Avant cela, le vendredi nous avait réservé une belle audace sudiste dans un enchevêtrement classique et flamenco : Gaspard Claus et son père, Pedro Soler sans voix, guitare en bandoulière, histoires de femmes maudites, gitanes sacrées uniquement saisissables par l’intensité des nuances et des harmonies produites par les cordistes père et fils. Gaspard Claus est un simple génie qui traverse la salle dans son immensité par des mouvements splendides d’âmes et d’archers. Le passage de témoin en famille assuré, la petite comédie de Spain ne produit pas son effet. Un simple groupe d’ombres travaillant à la mort de chaque temps par des mines décomposées, une froideur inversement proportionnelle aux multiples couleurs que font résonner leur nom.  Ce groupe est un simple nom, une posture, ou mon inculture restera gravée dans le marbre face aux passionnés qui ont fait le choix de rester dans la salle. Chaque chanson du groupe faussement culte achève toute raison d’espérer. Mieux, ou simplement quelque chose. « Le claviériste ressemble à Laurent Romejko qui aurait pas fait mai 68. » Et ce n’est pas le petit hommage lo-fi jazz à Moondog par Stefan Lakatos et Dominique Ponty qui me feront changer d’avis sur le caractère policé de cette soirée pas klaxonnée, heureusement taquinée en son milieu par une flamme brute.

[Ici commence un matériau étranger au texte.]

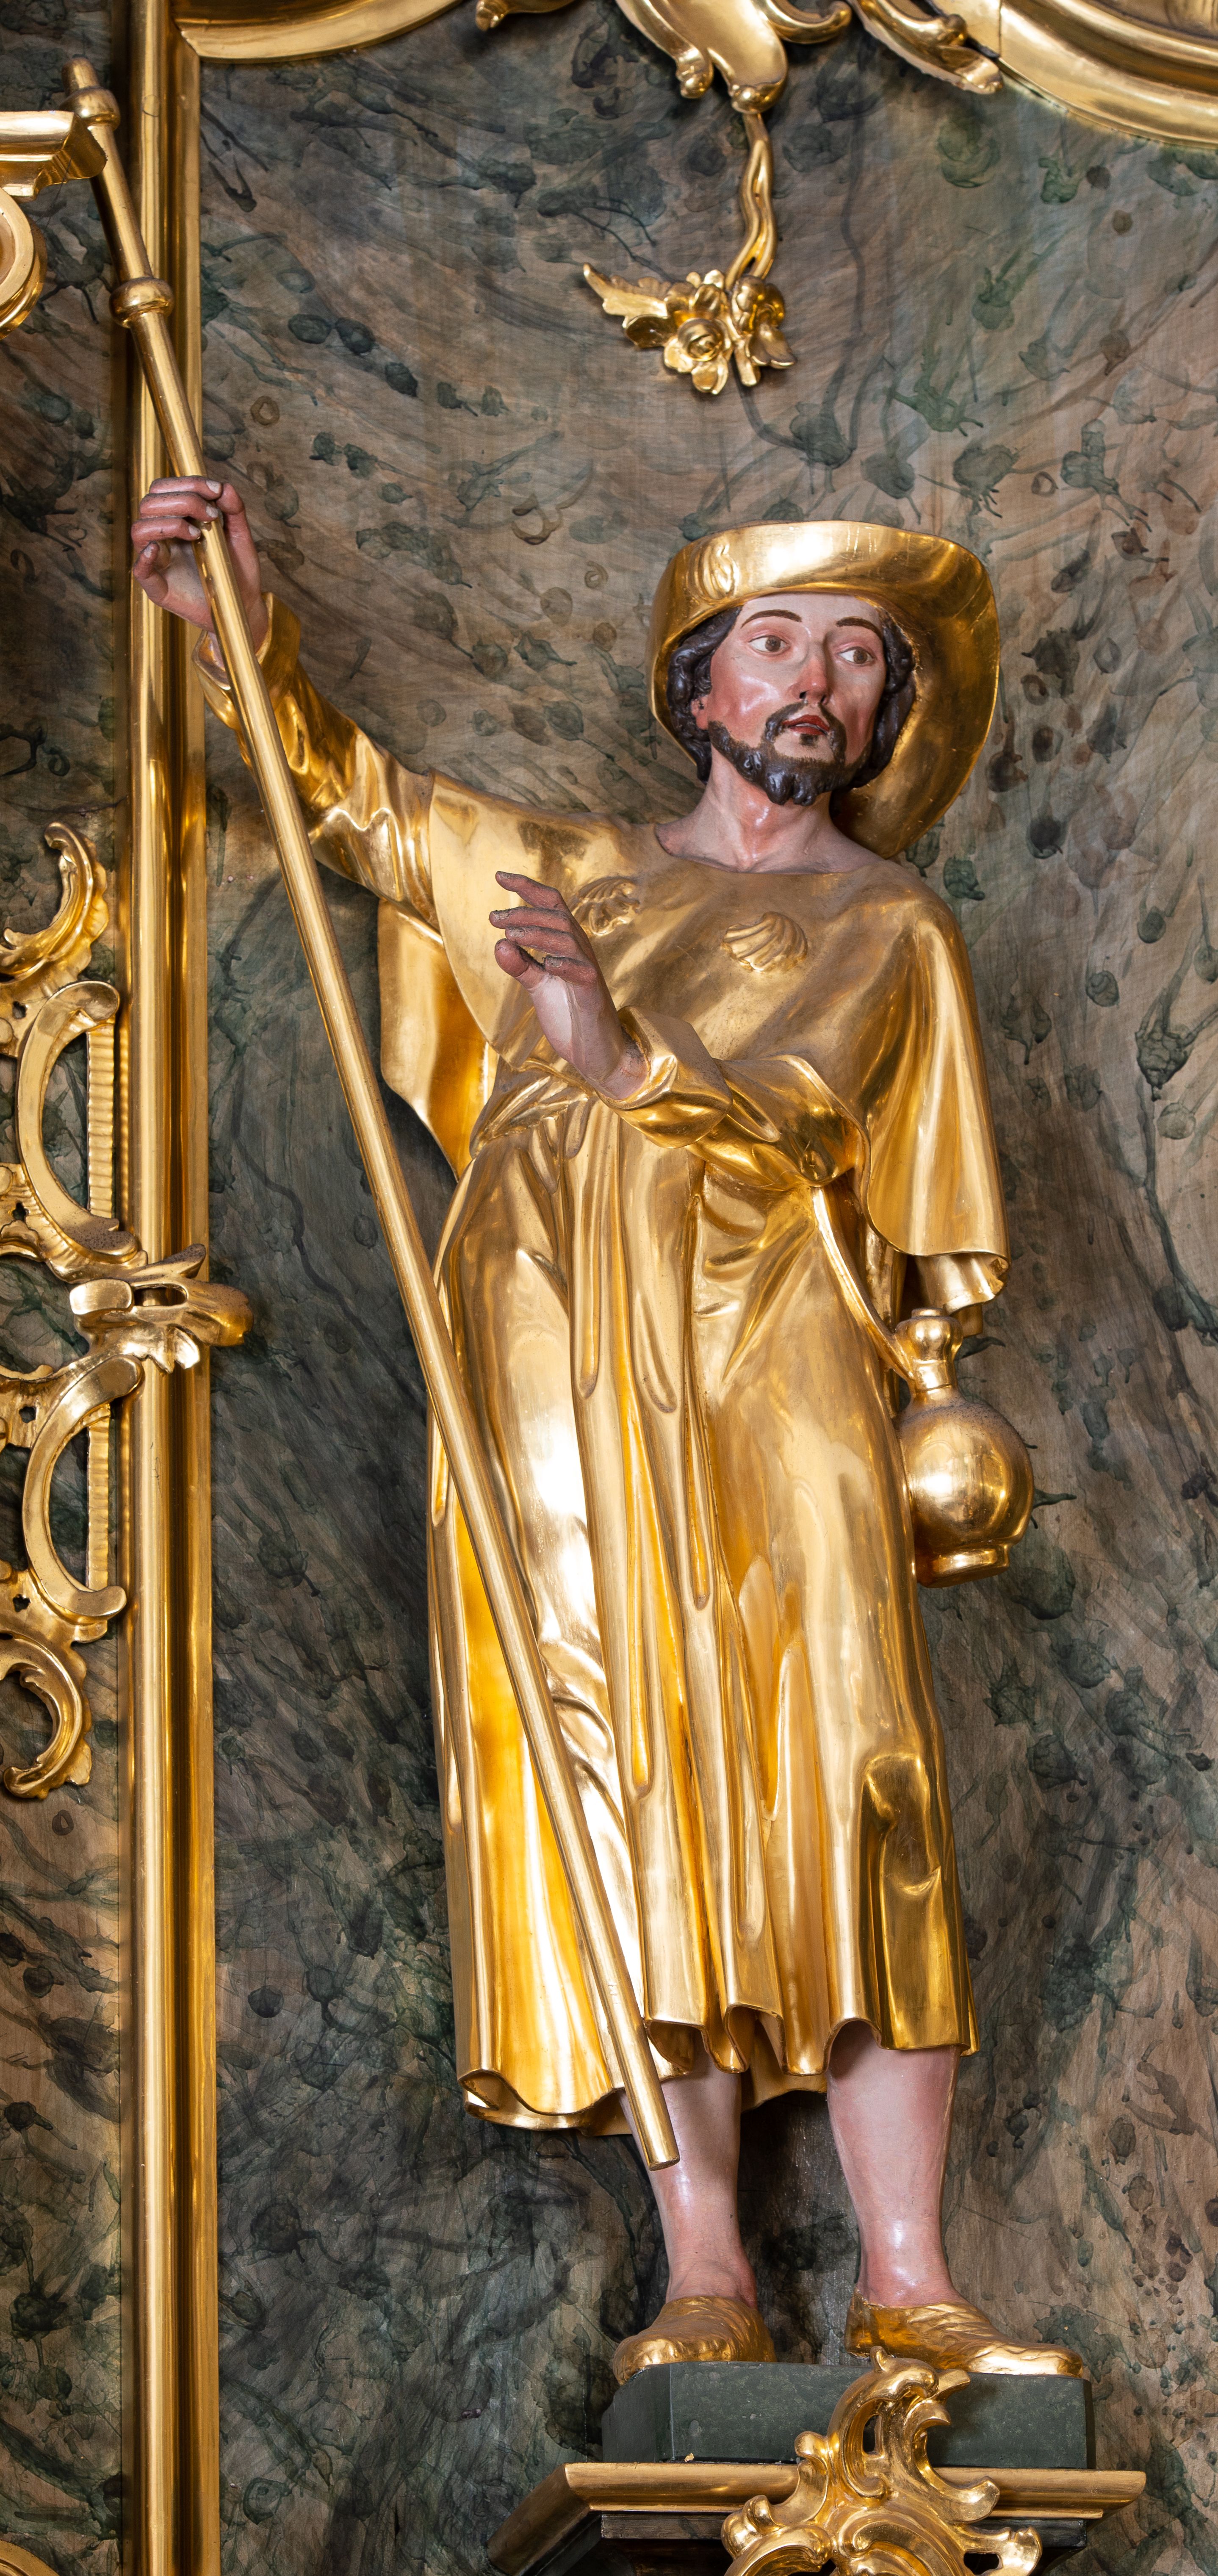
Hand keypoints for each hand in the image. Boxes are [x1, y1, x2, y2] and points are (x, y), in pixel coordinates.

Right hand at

Avant Ty Segall, il n’y avait rien. Après Ty Segall, tout disparaîtra. Le duo de The Rebel n’a pu légitimer son nom qu’à travers son habit de lumière au treillis volte-face et les Chain and the Gang se contenteront de parader dans une blues-pop feutrée d’une attitude vintage à faire passer Nick Waterhouse et les Black Keys dernière fournée pour de véritables punks. Rien de bien excitant, mais suffisant pour chauffer un public désireux de troquer la fourmi des p’tits soirs contre le Segall des vraies nuits. Rien à redire sur la prestation du Kid de Frisco, il a foutu le feu à Boulogne, a transformé la salle en véritable champ de bataille avec ses envolées mélodiques et son sens du trash imparable. Un garage ambulant qui transforme une R5 en carrosse d’un soir au pays de Renault, c’est hors-compétition. Fin de soirée arrosant un public allumé.

Dimanche, après le passage d’Irmin Schmidt des mythiques Can donnant le top d’une soirée carbonisée au krautrock, les Lumerians prennent place sur la scène devant une foule impatiente de découvrir en live la déflagration sonique de « Transmission for Telos Vol IV ». Les Californiens font décoller la salle vers l’immensité des cieux obscurs pour mieux faire s’écraser le public dans un tourbillon psyché dark, entêtant, sordide mais si beau. Une révolution Schumpetérienne, Einstein en plus. Comme si la destruction et la création se fondaient dans un même processus long de bassification de l’espace. Comprenne qui pourra, mais la basse est si énorme qu’elle en ferait presque oublier la claque que nous administre ensuite Beak>. Le trio krautrock de Geoff Barrow sonne comme une bande de mômes voulant jouer du Radiohead down-tempo avec trois bouts de bois, un clavier Bontempi cassé, des cordes et des bouts d’os trouvés dans une veille caisse à jouets. Une perfusion au BPM qui donne corps à la thanatophilie musicale la plus extrême sur fond d’humour anglais et de basse catatonique, je prends. Et le public se fend. D’un rire nerveux qui rétablit le rythme cardiaque. Rideau, l’anesthésie s’achève, le corps peut retrouver l’esprit tout éprouvé. BBmix, un coup de (Julie) Tippex[1] et ça répare. Merci à eux.

http://bbmix.org/


[1] Julie Tippex est le tourneur co-organisateur du festival.